Il serait également contraire à la bonne logique de tirer de l’état sauvage primitif l’idée que la morale est relative et contingente. En effet, de ce que les hommes auraient acquis graduellement les idées morales, il ne s’ensuivrait nullement que ces idées ne soient pas absolues. Les vérités scientifiques, les lois des mathématiques, les principes de l’astronomie, ont été l’objet de découvertes successives. L’humanité ne s’est mise que lentement en possession de ces vérités, et pourtant qui doute que ce ne soient de vraies vérités, des vérités objectives, indépendantes de la connaissance que l’homme peut acquérir. Les lois de Newton étaient aussi vraies au temps de Thalès que de nos jours, et elles ne cesseraient pas d’être vraies parce que des opinions contraires prévaudraient dans l’humanité.
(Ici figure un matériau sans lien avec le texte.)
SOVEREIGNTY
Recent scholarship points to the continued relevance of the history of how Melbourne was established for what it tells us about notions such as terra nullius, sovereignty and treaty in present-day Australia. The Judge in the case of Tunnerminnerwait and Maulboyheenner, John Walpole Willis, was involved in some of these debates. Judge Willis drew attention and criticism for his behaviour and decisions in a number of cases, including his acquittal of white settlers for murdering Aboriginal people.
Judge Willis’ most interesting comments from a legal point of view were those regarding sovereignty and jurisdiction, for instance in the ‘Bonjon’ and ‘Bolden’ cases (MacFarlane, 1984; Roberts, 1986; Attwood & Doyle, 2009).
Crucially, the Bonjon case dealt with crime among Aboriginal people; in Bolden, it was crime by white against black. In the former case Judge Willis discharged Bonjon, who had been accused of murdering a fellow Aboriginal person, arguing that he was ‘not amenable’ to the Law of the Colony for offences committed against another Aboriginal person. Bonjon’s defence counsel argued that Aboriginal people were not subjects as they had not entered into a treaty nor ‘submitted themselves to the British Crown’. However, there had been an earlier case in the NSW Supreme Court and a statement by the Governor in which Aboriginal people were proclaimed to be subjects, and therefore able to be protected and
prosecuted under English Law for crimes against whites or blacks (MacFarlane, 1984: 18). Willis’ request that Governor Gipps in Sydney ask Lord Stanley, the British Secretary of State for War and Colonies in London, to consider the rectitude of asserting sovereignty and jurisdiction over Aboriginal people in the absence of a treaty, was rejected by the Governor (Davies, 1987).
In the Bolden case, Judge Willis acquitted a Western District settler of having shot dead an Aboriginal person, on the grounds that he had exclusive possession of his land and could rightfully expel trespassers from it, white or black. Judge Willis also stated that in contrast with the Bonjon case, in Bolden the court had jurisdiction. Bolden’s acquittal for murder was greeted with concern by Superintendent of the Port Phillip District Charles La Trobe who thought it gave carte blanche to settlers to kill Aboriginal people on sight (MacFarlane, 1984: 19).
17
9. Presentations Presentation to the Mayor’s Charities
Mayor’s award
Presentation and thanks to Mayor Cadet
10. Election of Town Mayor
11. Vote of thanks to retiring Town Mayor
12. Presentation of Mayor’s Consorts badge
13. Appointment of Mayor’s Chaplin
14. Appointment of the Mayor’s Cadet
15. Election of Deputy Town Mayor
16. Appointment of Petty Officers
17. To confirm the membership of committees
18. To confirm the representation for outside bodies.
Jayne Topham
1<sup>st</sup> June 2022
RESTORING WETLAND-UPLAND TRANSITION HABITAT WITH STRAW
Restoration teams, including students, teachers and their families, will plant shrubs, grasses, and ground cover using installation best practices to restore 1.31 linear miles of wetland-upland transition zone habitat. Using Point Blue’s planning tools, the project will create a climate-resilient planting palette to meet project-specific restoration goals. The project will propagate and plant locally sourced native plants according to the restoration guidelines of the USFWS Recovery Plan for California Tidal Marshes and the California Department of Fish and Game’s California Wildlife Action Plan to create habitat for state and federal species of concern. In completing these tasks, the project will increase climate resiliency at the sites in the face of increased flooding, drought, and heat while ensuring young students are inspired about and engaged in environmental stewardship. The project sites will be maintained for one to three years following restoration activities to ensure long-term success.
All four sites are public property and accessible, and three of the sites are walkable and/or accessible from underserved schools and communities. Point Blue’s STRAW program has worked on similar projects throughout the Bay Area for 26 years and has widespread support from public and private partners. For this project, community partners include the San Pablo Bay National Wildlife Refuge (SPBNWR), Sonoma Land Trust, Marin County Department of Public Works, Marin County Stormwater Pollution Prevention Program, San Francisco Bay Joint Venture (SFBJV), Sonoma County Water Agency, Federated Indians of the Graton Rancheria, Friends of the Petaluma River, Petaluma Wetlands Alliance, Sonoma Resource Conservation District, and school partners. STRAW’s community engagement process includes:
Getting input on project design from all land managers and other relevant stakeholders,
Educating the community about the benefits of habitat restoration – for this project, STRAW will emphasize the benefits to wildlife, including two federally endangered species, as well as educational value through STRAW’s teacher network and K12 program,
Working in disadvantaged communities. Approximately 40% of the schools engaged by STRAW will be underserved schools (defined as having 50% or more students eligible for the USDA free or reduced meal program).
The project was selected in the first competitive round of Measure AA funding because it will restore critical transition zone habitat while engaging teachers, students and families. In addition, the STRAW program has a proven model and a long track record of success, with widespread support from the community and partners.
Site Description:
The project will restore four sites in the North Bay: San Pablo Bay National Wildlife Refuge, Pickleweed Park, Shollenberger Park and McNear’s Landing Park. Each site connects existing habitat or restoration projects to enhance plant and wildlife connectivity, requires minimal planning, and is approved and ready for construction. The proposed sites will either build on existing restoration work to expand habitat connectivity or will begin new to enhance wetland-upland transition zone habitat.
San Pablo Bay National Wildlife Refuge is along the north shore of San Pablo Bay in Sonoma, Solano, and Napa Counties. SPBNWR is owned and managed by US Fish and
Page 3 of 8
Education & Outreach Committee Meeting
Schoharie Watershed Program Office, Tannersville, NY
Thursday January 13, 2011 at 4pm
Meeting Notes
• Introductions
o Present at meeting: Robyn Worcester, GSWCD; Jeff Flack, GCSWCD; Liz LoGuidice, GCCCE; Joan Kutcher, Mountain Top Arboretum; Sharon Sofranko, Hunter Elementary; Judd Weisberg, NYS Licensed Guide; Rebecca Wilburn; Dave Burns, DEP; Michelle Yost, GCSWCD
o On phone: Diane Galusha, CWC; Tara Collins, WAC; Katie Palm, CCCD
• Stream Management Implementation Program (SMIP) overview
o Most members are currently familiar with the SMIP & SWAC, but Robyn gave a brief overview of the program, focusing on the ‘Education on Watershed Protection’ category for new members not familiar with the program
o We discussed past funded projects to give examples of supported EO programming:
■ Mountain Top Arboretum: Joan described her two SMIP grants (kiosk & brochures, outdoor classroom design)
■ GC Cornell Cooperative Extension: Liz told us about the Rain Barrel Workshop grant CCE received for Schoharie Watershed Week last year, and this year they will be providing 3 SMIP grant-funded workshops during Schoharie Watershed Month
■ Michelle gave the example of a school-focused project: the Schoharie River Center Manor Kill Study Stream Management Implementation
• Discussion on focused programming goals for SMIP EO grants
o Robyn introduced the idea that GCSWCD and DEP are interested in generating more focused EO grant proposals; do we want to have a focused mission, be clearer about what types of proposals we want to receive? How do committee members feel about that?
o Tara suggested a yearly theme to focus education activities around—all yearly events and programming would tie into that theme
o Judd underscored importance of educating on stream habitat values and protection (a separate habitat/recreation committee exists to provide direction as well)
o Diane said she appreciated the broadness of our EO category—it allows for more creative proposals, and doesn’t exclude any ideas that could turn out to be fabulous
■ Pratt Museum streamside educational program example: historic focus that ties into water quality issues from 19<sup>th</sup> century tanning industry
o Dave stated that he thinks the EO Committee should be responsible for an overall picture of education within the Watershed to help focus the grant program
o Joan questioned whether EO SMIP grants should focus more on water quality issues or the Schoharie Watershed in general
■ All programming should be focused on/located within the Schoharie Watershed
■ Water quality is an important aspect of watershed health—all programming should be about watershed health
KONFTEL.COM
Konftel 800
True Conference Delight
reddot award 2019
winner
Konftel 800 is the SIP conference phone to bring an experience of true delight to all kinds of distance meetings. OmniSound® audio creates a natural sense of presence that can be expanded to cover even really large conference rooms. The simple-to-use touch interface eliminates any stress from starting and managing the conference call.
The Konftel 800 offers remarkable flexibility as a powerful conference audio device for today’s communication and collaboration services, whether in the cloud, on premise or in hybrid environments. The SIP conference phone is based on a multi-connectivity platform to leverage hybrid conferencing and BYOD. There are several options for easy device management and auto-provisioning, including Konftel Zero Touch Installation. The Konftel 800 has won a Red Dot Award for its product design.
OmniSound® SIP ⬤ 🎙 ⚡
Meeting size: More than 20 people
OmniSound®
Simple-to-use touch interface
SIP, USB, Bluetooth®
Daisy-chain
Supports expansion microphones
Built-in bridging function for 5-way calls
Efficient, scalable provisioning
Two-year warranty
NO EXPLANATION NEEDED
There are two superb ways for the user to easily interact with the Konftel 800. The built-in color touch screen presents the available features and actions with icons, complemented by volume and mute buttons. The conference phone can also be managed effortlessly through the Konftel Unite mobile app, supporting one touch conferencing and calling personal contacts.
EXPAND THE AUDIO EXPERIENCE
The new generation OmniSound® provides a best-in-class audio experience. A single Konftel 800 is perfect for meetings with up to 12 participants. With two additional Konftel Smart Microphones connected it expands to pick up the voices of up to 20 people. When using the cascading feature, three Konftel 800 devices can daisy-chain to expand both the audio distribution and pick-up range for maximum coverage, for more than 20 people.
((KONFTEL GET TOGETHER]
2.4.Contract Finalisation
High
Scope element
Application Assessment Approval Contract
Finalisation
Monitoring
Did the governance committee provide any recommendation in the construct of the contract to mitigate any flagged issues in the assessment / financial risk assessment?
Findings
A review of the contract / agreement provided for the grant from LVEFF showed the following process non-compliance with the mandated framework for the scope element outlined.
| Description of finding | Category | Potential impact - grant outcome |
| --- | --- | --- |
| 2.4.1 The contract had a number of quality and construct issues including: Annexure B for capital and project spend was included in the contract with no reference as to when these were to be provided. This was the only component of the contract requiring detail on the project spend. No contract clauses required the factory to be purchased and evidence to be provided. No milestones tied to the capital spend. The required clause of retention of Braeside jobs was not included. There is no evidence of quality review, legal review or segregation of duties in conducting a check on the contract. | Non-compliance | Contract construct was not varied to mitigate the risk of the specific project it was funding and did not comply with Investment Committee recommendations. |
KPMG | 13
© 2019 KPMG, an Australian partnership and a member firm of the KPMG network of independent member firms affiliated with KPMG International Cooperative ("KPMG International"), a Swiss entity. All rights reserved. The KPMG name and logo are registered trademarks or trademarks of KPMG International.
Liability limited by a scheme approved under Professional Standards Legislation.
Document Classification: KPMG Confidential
Pourquoi ne pas accorder aux notions morales le même caractère de vérités absolues ? Une fois connues, elles entraînent l’assentiment des hommes. Divisés quant à leurs mœurs et quant à certaines règles de conduite, les hommes de tous temps et de tous pays s’accordent a reconnaître dans l’Évangile un code parfait de morale. Que ce code vienne du ciel par révélation, ou que les hommes l’aient inventé, peu importe en ce moment pour la question qui nous occupe. La conscience humaine, une fois instruite, reconnaît l’évangile comme une vérité morale absolue, tout aussi bien que la raison reconnait la géométrie et l’astronomie pour de vraies sciences. L’état sauvage primitif et le développement progressif de la morale ne seraient donc nullement des arguments valables en faveur de la théorie évolutioniste. Renfermé dans le sein de l’histoire de l’humanité, ce progrès supposé des idées morales ne diffère pas des autres progrès humains, et diffère au contraire du tout au tout du prétendu progrès animal qui conduirait le polype et le zoophyte à devenir un homme en passant par l’intermédiaire d’une longue série d’animaux. Nous pourrions donc nous arrêter ici et, après avoir enlevé aux évolutionistes ce dernier argument, prononcer contre leur doctrine une condamnation définitive. Mais nous pensons qu’il y a mieux à faire.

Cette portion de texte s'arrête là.